If I were a journalist I would be very very pissed that I didn't write this piece.  As it is, I'm just pissed.

He spends the beginning discussing the death of two Afghan men at Bagram Airforce base, a story I deal with in considerable detail in my book.

Please, please check out this article:

http://www.cjr.org/issues/2006/5/Umansky.asp

New Issue of The Sign of Peace now On-line

Some of you may know, but many probably not, that I'm an associate editor with a journal called The Sign of Peace, the official publication of the Catholic Peace Fellowship (an organization dedicated to raising a "mighty league of conscientious objectors.")  Their Website is a wonderful resourse for anyone interested in pacifism and conscientious objection.

I have a brief backpage piece in the latest issue.  It's a spin-off of the chapter in my book on Hiroshima.  Check it here:

http://www.catholicpeacefellowship.org/nextpage.asp?m=2507 

December 07, 2006

Great Review in the Pittsburgh City Paper

Thanks to Bill O'Driscoll for his review.  He really captures the essence of the book (if I do say so myself), which is difficult considering I'm all over the place.

Check it out here:

http://www.pittsburghcitypaper.ws/gyrobase/Content?oid=oid%3A20280

My favorite part is the last three paragraphs:

...Griffith was in Pittsburgh recently to lead a seminar at the 412 Creative Nonfiction Festival. Now 31, and back at Notre Dame as a teacher, he's tall, sandy-haired and unassuming.

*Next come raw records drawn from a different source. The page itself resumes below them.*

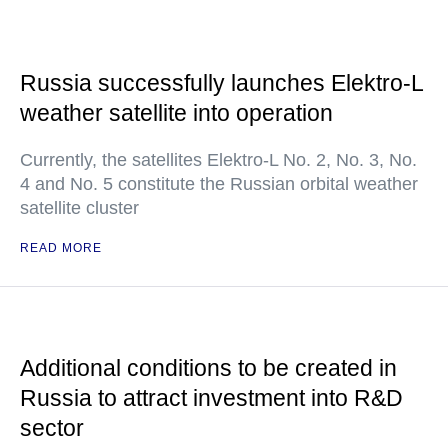
Russia successfully launches Elektro-L
weather satellite into operation
Currently, the satellites Elektro-L No. 2, No. 3, No.
4 and No. 5 constitute the Russian orbital weather
satellite cluster
READ MORE
Additional conditions to be created in
Russia to attract investment into R&D
sector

As with any good essayist, you can hear him thinking on the page; yet in print as in person, the boyish Griffith exudes the humility not necessarily of a trombonist (which he was in Pittsburgh with Johnsons Big Band) but of someone who has some pretty good ideas about the world but is asking your help to work through them.
A Good War is Griffith's first book; it grew out of a shorter, self-published version by he and Yasko that Yasko submitted to Soft Skull. Drawing a line between the news on our TV screens and the movies on our theater screens is an old endeavor. Griffith says he hopes to move the conversation beyond vengeance, rage and insensibility.
"My belief is forgiveness is going to trump everything," he says. "If you're going to radically reform culture, there has to be reconciliation. Changing not just minds but hearts."

December 04, 2006

Job Search Driving Me Crazy

Don't want to name names (that would be unethical), but this job hunting stuff is making me paranoid.  I keep having dreams that my cover letters all have typos and that I sent the wrong letters of recommendation to the wrong school, etc. ect. etc.

My wife is feeling it too.  We were driving in the car today and she said, "I just had an image pop into my head of a sandwich being cut with a pair of scissors."